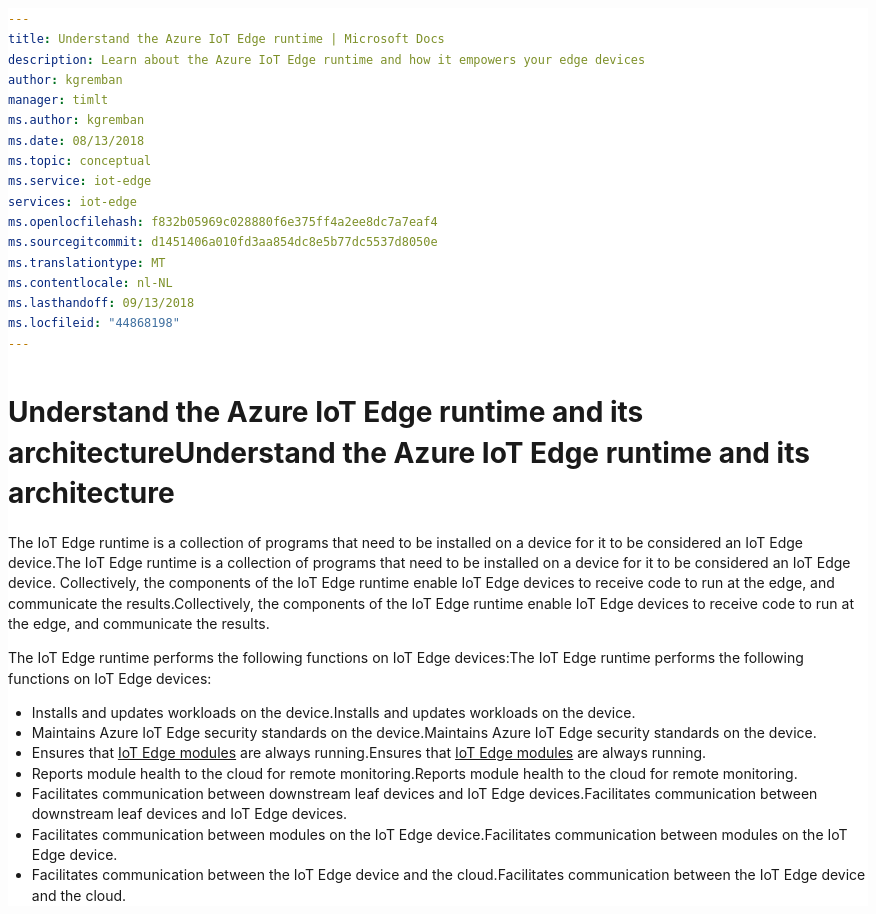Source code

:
 ```yaml
---
title: Understand the Azure IoT Edge runtime | Microsoft Docs
description: Learn about the Azure IoT Edge runtime and how it empowers your edge devices
author: kgremban
manager: timlt
ms.author: kgremban
ms.date: 08/13/2018
ms.topic: conceptual
ms.service: iot-edge
services: iot-edge
ms.openlocfilehash: f832b05969c028880f6e375ff4a2ee8dc7a7eaf4
ms.sourcegitcommit: d1451406a010fd3aa854dc8e5b77dc5537d8050e
ms.translationtype: MT
ms.contentlocale: nl-NL
ms.lasthandoff: 09/13/2018
ms.locfileid: "44868198"
---
```

# <a name="understand-the-azure-iot-edge-runtime-and-its-architecture"></a><span data-ttu-id="b4f71-103">Understand the Azure IoT Edge runtime and its architecture</span><span class="sxs-lookup"><span data-stu-id="b4f71-103">Understand the Azure IoT Edge runtime and its architecture</span></span>

<span data-ttu-id="b4f71-104">The IoT Edge runtime is a collection of programs that need to be installed on a device for it to be considered an IoT Edge device.</span><span class="sxs-lookup"><span data-stu-id="b4f71-104">The IoT Edge runtime is a collection of programs that need to be installed on a device for it to be considered an IoT Edge device.</span></span> <span data-ttu-id="b4f71-105">Collectively, the components of the IoT Edge runtime enable IoT Edge devices to receive code to run at the edge, and communicate the results.</span><span class="sxs-lookup"><span data-stu-id="b4f71-105">Collectively, the components of the IoT Edge runtime enable IoT Edge devices to receive code to run at the edge, and communicate the results.</span></span> 

<span data-ttu-id="b4f71-106">The IoT Edge runtime performs the following functions on IoT Edge devices:</span><span class="sxs-lookup"><span data-stu-id="b4f71-106">The IoT Edge runtime performs the following functions on IoT Edge devices:</span></span>

* <span data-ttu-id="b4f71-107">Installs and updates workloads on the device.</span><span class="sxs-lookup"><span data-stu-id="b4f71-107">Installs and updates workloads on the device.</span></span>
* <span data-ttu-id="b4f71-108">Maintains Azure IoT Edge security standards on the device.</span><span class="sxs-lookup"><span data-stu-id="b4f71-108">Maintains Azure IoT Edge security standards on the device.</span></span>
* <span data-ttu-id="b4f71-109">Ensures that [IoT Edge modules][lnk-modules] are always running.</span><span class="sxs-lookup"><span data-stu-id="b4f71-109">Ensures that [IoT Edge modules][lnk-modules] are always running.</span></span>
* <span data-ttu-id="b4f71-110">Reports module health to the cloud for remote monitoring.</span><span class="sxs-lookup"><span data-stu-id="b4f71-110">Reports module health to the cloud for remote monitoring.</span></span>
* <span data-ttu-id="b4f71-111">Facilitates communication between downstream leaf devices and IoT Edge devices.</span><span class="sxs-lookup"><span data-stu-id="b4f71-111">Facilitates communication between downstream leaf devices and IoT Edge devices.</span></span>
* <span data-ttu-id="b4f71-112">Facilitates communication between modules on the IoT Edge device.</span><span class="sxs-lookup"><span data-stu-id="b4f71-112">Facilitates communication between modules on the IoT Edge device.</span></span>
* <span data-ttu-id="b4f71-113">Facilitates communication between the IoT Edge device and the cloud.</span><span class="sxs-lookup"><span data-stu-id="b4f71-113">Facilitates communication between the IoT Edge device and the cloud.</span></span>


[1]: ./media/iot-edge-runtime/Pipeline.png
[2]: ./media/iot-edge-runtime/Gateway.png
[3]: ./media/iot-edge-runtime/ModuleEndpoints.png
[4]: ./media/iot-edge-runtime/ModuleEndpointsWithRoutes.png
[lnk-modules]: iot-edge-modules.md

*ACTIVITY*.
The number alone is the answer: work out how many lines in the data contain "media".

*ANSWER SECTION*.
4